🟡 🛡️ Security Published: · 3 min read ·

arXiv:2606.05523: CHASE — co-evolutionary red-blue teaming via reinforcement learning

arXiv:2606.05523 ↗

Editorial illustration: CHASE — co-evolutionary red-blue teaming via reinforcement learning

CHASE is a closed-loop framework in which an attacker and a defender model co-evolve through reinforcement learning. The attacker uses GRPO to rewrite prompts while preserving intent, while the defense is strengthened through two-stage training. The result is a 43.2% reduction in vulnerability score with a zero false-refusal rate on benign inputs.

🤖

This article was generated using artificial intelligence from primary sources.

Paper arXiv:2606.05523 (v1, June 4, 2026, 00:06 UTC) introduces CHASE, a closed-loop framework in which an attacker and a defender model co-evolve through reinforcement learning (RL). The goal is to strengthen the safety of large language models through the simultaneous development of attack and defense.

What is CHASE and how is it structured?

CHASE is a closed-loop red-blue teaming framework. In security terminology, the red team represents an attacker searching for vulnerabilities, while the blue team represents the defense. The distinctive feature of CHASE is that the attacker and the defender model do not operate separately but co-evolve: as the attacker develops new attacks, the defense adapts, and that adaptation in turn forces the attacker to evolve further. It is a closed loop in which both sides advance against one another.

How does the attacking side work?

The attacker in CHASE uses GRPO to rewrite prompts while preserving intent. The key is that the attack rewrites the input prompt so that it bypasses the defense but retains the original (harmful) intent. This generates realistic, diverse attack examples that serve the defender model as challenging training material.

How is the defense strengthened?

The defending side is strengthened through two-stage training that combines RL and rejection sampling. The first stage uses reinforcement learning, while the second uses rejection sampling — the selection of high-quality response examples — to further reinforce the defense. With this combination, the defender model learns to reject attacks generated by the GRPO attacker, while retaining the ability to respond normally to harmless requests.

What are the results?

The main result is a reduction in the vulnerability score of 43.2%. Equally important is that this was achieved while maintaining a zero false-refusal rate on benign inputs — the model does not reject harmless requests despite the strengthened defense. This way, CHASE addresses a common problem in safety training, where stronger defense often leads to over-refusal of legitimate queries.

Do the learned attacks generalize?

Yes. According to the paper, the learned attack patterns generalize across different mechanical attack families. This is an important finding because it shows that the defense learned within the CHASE framework is not narrow — it does not defend only against the single type of attack it was trained on, but transfers to other mechanisms as well.
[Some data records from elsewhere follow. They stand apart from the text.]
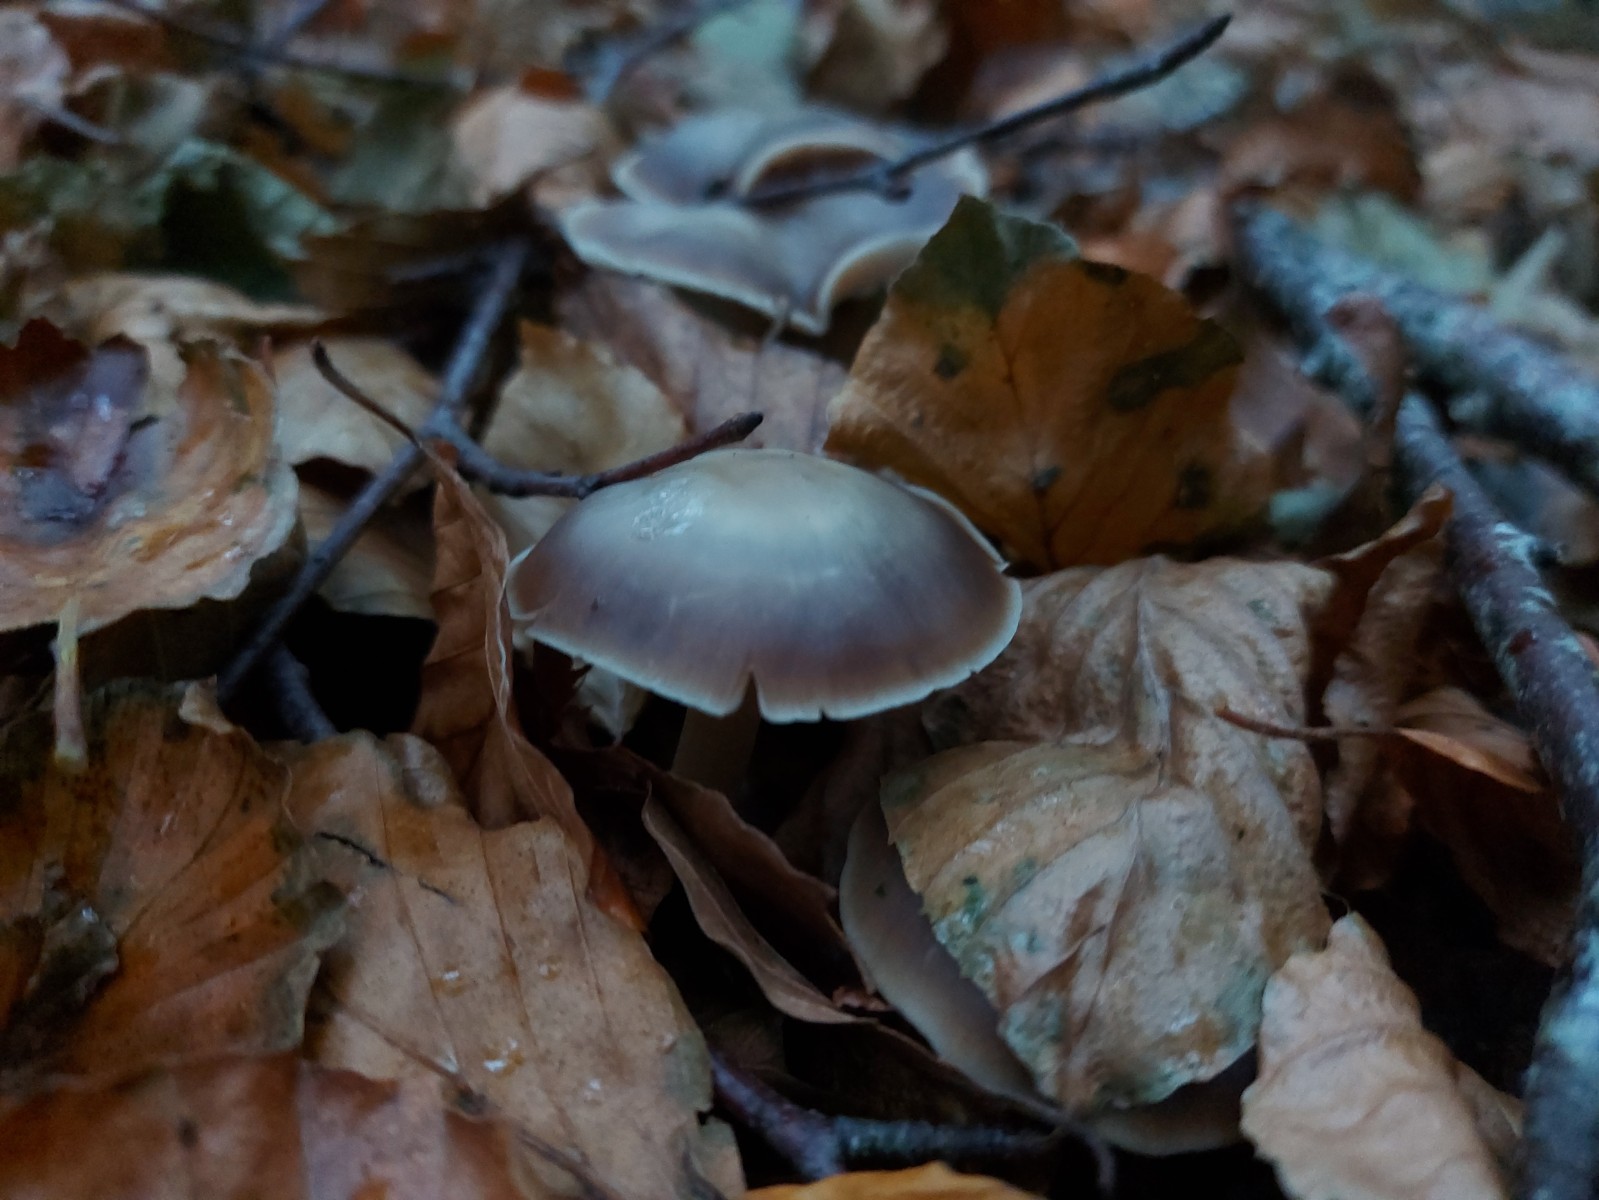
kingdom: Fungi
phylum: Basidiomycota
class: Agaricomycetes
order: Agaricales
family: Omphalotaceae
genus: Rhodocollybia
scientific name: Rhodocollybia asema
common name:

Such generalization makes the co-evolutionary approach promising for building more robust, broadly resilient safety defenses in large language models.

Frequently Asked Questions

What is CHASE?
CHASE is a closed-loop red-blue teaming framework in which the attacker (red team) and the defender model (blue team) co-evolve. The attacker uses GRPO to rewrite prompts while preserving the original intent, and the defender model learns to defend against the attacks generated this way.
What results does CHASE achieve?
CHASE reduces the vulnerability score by 43.2% while maintaining a zero false-refusal rate on benign inputs. This means stronger defense without losing usefulness on harmless requests.
Do the learned attacks generalize?
Yes. According to the paper, the learned attack patterns generalize across different mechanical attack families, which suggests that the defense learned through CHASE is not limited to a single type of attack.